### Selection

For today's Hippie Hotties feature let's travel abroad. It's like a Foreign Film Friday and a Hippie Hotties day all in one! We are going to look at a bizarre French film from 1972 called La Vallee or "The Valley".

Hippie Hotties: La Vallee

Right off the bat let me say that this movie is odd and it can be kind of uncomfortable to watch. Barbet Schroeder directed this film about a white woman who wants to find herself in a very white woman's way.

The plot follows Viviane, a French woman played by Bulle Ogier who is married to an ambassador stationed to work in Melbourne, Australia. Her husband has his calling in life, but she wants hers. She yearns for self-discovery and she thinks that she finally found a new interest: bird feathers! Yes, she loves birds' feathers. So she runs off and joins a group of explorers who are looking for a hidden valley tucked away in the New Guinea wilderness. She is hoping to go with and find exotic birds feathers! Hey, whatever will float your boat, lady.

Hippie Hotties: La Vallee

They come across the Mapuga tribe, one of the most isolated on Earth, and they spend time with the tribe. But about the valley? The explorers are not done trying to find the mythical place while Viviane finds herself becoming happily immersed with the tribe. She feels so free there which is exemplified by the way that she ditches her clothes.

######

### Problem:
Transcribe the review word for word, covering the stretch from "Right off the" through "your boat, lady.". The data that comes next has no connection to the review.

### Material provided

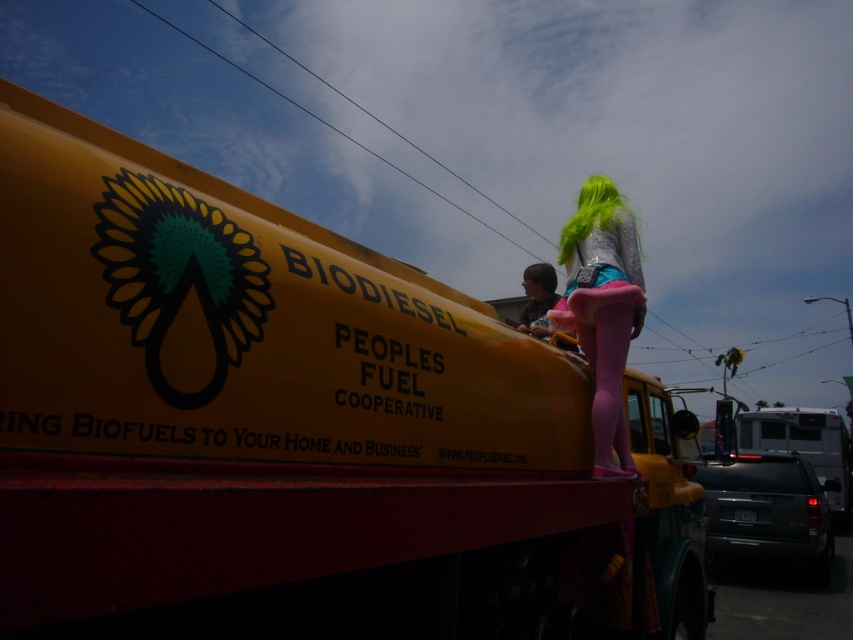
Who is lower down, neon green hair at upper right or matte brown hair at center?

matte brown hair at center

Between point (614, 257) and point (547, 269), which one is positioned behind?

Positioned behind is point (547, 269).

Between point (627, 301) and point (531, 276), which one is positioned behind?

The point (531, 276) is more distant.

This screenshot has height=640, width=853. I want to click on neon green hair at upper right, so click(602, 308).

Looking at this image, is yellow matte truck at upper center bigger than matte brown hair at center?

Yes.

Which is in front, point (25, 628) or point (543, 282)?

Point (25, 628)

Measure the distance between yellow matte truck at upper center and camera.

yellow matte truck at upper center is 28.13 inches away from camera.

This screenshot has height=640, width=853. I want to click on yellow matte truck at upper center, so click(294, 426).

Can you confirm if neon green hair at upper right is thinner than green silky hair at upper right?

Yes.

Does neon green hair at upper right appear on the left side of green silky hair at upper right?

Correct, you'll find neon green hair at upper right to the left of green silky hair at upper right.

Find the location of a particular element. The image size is (853, 640). neon green hair at upper right is located at coordinates coord(602,308).

Locate an element on the screen. This screenshot has width=853, height=640. neon green hair at upper right is located at coordinates pyautogui.click(x=602, y=308).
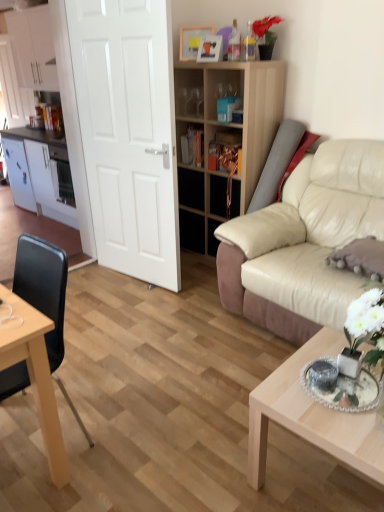
Question: From a real-world perspective, is white matte door at center positioned over wooden shelf at center based on gravity?

Choices:
 (A) no
 (B) yes

Answer: (B)

Question: Is the depth of white matte door at center greater than that of wooden shelf at center?

Choices:
 (A) no
 (B) yes

Answer: (A)

Question: Does white matte door at center have a lesser height compared to wooden shelf at center?

Choices:
 (A) yes
 (B) no

Answer: (B)

Question: Is white matte door at center oriented away from wooden shelf at center?

Choices:
 (A) no
 (B) yes

Answer: (B)

Question: Can you confirm if white matte door at center is smaller than wooden shelf at center?

Choices:
 (A) no
 (B) yes

Answer: (B)

Question: Is white glossy cabinet at left, which appears as the 2th cabinetry when viewed from the top, wider or thinner than light wood/texture coffee table at lower right?

Choices:
 (A) thin
 (B) wide

Answer: (A)

Question: In terms of height, does white glossy cabinet at left, which appears as the 2th cabinetry when viewed from the top, look taller or shorter compared to light wood/texture coffee table at lower right?

Choices:
 (A) short
 (B) tall

Answer: (B)

Question: Do you think white glossy cabinet at left, which appears as the 2th cabinetry when viewed from the top, is within light wood/texture coffee table at lower right, or outside of it?

Choices:
 (A) outside
 (B) inside

Answer: (A)

Question: Looking at the image, does white glossy cabinet at left, which appears as the 2th cabinetry when viewed from the top, seem bigger or smaller compared to light wood/texture coffee table at lower right?

Choices:
 (A) small
 (B) big

Answer: (A)

Question: Is gray suede pillow at right taller or shorter than matte white cabinet at left?

Choices:
 (A) tall
 (B) short

Answer: (B)

Question: From the image's perspective, is gray suede pillow at right positioned above or below matte white cabinet at left?

Choices:
 (A) below
 (B) above

Answer: (A)

Question: Is point (357, 239) positioned closer to the camera than point (54, 87)?

Choices:
 (A) farther
 (B) closer

Answer: (B)

Question: Do you think gray suede pillow at right is within matte white cabinet at left, or outside of it?

Choices:
 (A) inside
 (B) outside

Answer: (B)

Question: Looking at their shapes, would you say white glossy cabinet at upper left, the 1th cabinetry viewed from the top, is wider or thinner than white glossy cabinet at left, which is the 2th cabinetry from bottom to top?

Choices:
 (A) thin
 (B) wide

Answer: (B)

Question: From a real-world perspective, is white glossy cabinet at upper left, the third cabinetry in the bottom-to-top sequence, positioned above or below white glossy cabinet at left, which appears as the 2th cabinetry when viewed from the top?

Choices:
 (A) above
 (B) below

Answer: (A)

######

### The result:
Right off the bat let me say that this movie is odd and it can be kind of uncomfortable to watch. Barbet Schroeder directed this film about a white woman who wants to find herself in a very white woman's way.

The plot follows Viviane, a French woman played by Bulle Ogier who is married to an ambassador stationed to work in Melbourne, Australia. Her husband has his calling in life, but she wants hers. She yearns for self-discovery and she thinks that she finally found a new interest: bird feathers! Yes, she loves birds' feathers. So she runs off and joins a group of explorers who are looking for a hidden valley tucked away in the New Guinea wilderness. She is hoping to go with and find exotic birds feathers! Hey, whatever will float your boat, lady.